Implications of tied lending in new railway line

An SGR locomotive with passenger coaches on the way to Nairobi on February 2 for inspection ahead of the commissioning in June. PHOTO | FILE | NATION MEDIA GROUP

What you need to know:

  • State-owned China Exim Bank told Uganda that they would only get funding to build their rail section on condition that it agrees with Kenya to hire the Chinese contractor to run the line from Mombasa to Kampala.
  • Kenya was compelled to sign a deal with China Communications Construction Company — the firm building the Sh357 billion Mombasa-Nairobi line — to run the rail business.
  • Tied borrowing, which comes with conditions that dictate that goods and services are sourced from the lending party, typically add 20 to 30 per cent to development project costs, versus untied lending.

In May last year, it emerged that a China-based financier forced Kenya and Uganda to pick a Chinese company as the operator of the rail business on the standard gauge railway without public bidding.

State-owned China Exim Bank told Uganda that they would only get funding to build their section on condition that it agrees with Kenya to hire the Chinese contractor to run the line from Mombasa to Kampala.

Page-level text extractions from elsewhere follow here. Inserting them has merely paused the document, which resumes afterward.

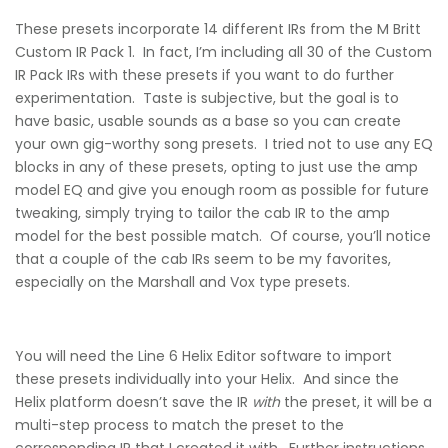
These presets incorporate 14 different IRs from the M Britt
Custom IR Pack 1. In fact, I’m including all 30 of the Custom
IR Pack IRs with these presets if you want to do further
experimentation. Taste is subjective, but the goal is to
have basic, usable sounds as a base so you can create
your own gig-worthy song presets. I tried not to use any EQ
blocks in any of these presets, opting to just use the amp
model EQ and give you enough room as possible for future
tweaking, simply trying to tailor the cab IR to the amp
model for the best possible match. Of course, you’ll notice
that a couple of the cab IRs seem to be my favorites,
especially on the Marshall and Vox type presets.
You will need the Line 6 Helix Editor software to import
these presets individually into your Helix. And since the
Helix platform doesn’t save the IR
with
the preset, it will be a
multi-step process to match the preset to the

Kenya would then be compelled to sign a deal with China Communications Construction Company (CCCC) — the firm building the Sh357 billion Mombasa-Nairobi line — to run the rail business.

“Recently Uganda went to engage the China Exim Bank and one of the conditions they were given is that between Uganda and Kenya, we must appoint one operator to do operations and maintenance of SGR between Mombasa and Kampala in order for the bank to consider any financing,” explained Mr Atanas Maina, the Kenya Railways managing director.

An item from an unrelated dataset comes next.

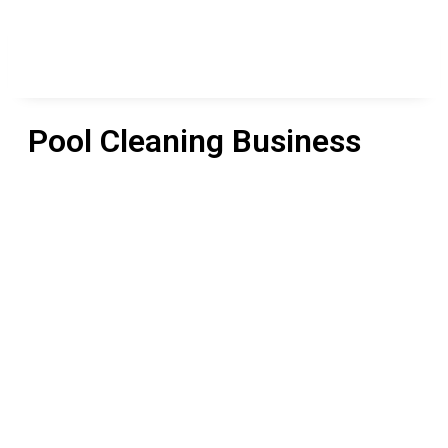
Pool Cleaning Business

This was a classic case of tied aid and its implications.

Tied aid describes official grants or loans that limit procurement to companies in the donor country as in the case of the SGR operator.

COMPETITIVE TENDER

While Kenya had initially talked of seeking an operator through an open competitive tender and even in March started the search for transaction advisers to help procure an operator for the new line, the Transport ministry would later admit it was finalising a five­ year agreement with CCCC for the Chinese firm to run the SGR operations.

Studies show that tied borrowing, which comes with conditions that typically dictate that goods and services are sourced from the lending party, typically add 20 to 30 per cent to development project costs, versus untied lending.

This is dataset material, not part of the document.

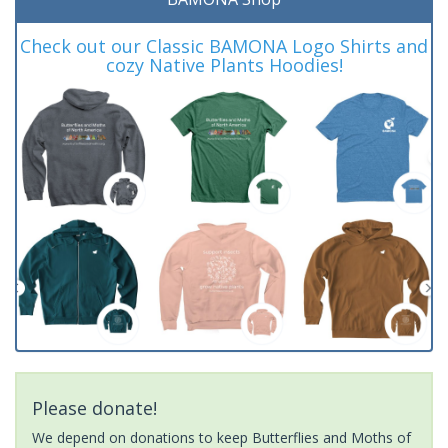
Check out our Classic BAMONA Logo Shirts and
cozy Native Plants Hoodies!
Please donate!
We depend on donations to keep Butterflies and Moths of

Activists against tied aid note that the motivation of an aid-giver country is not the benefit of the aid recipient, but securing its own economic gains.

Tied aid therefore, they argue, often prevents recipient countries from receiving value for money for services, goods, or works.

To the giver country, aid is a form of investment.
For the recipient country, economic cost of the tied aid goes up.

Experts say the extent of this increase depends upon the conditions of aid and other attendant circumstances.

This, however, reduces the real value of the tied aid while the repayment obligations do not decrease.

REGULATORY BARRIERS

Proponents of effective aid are increasingly making a case for untying aid.

According to the Organisation for Economic Co-operation and Development (OECD), untying aid — removing the legal and regulatory barriers to open competition for aid funded procurement — generally increases aid effectiveness by reducing transaction costs and improving the ability of recipient countries to set their own course.

“It also allows donors to take greater care in aligning their aid programmes with the objectives and financial management systems of recipient countries,” says OECD.

Even then, a school of thought has been quick to defend the tying of aid, pointing out its advantages, especially for the recipient country.

For starters they argue that the volume of aid is “adequate, timely, and on an assured long term basis”. Under such conditions, there is also a high probability of aid being on concessional terms.

This is because according to this school of thought, for the aid-giver it reduces the risk of default by the recipient, and gives the giver “a better control” over the design, technology, location, and management, etc., of the funded projects.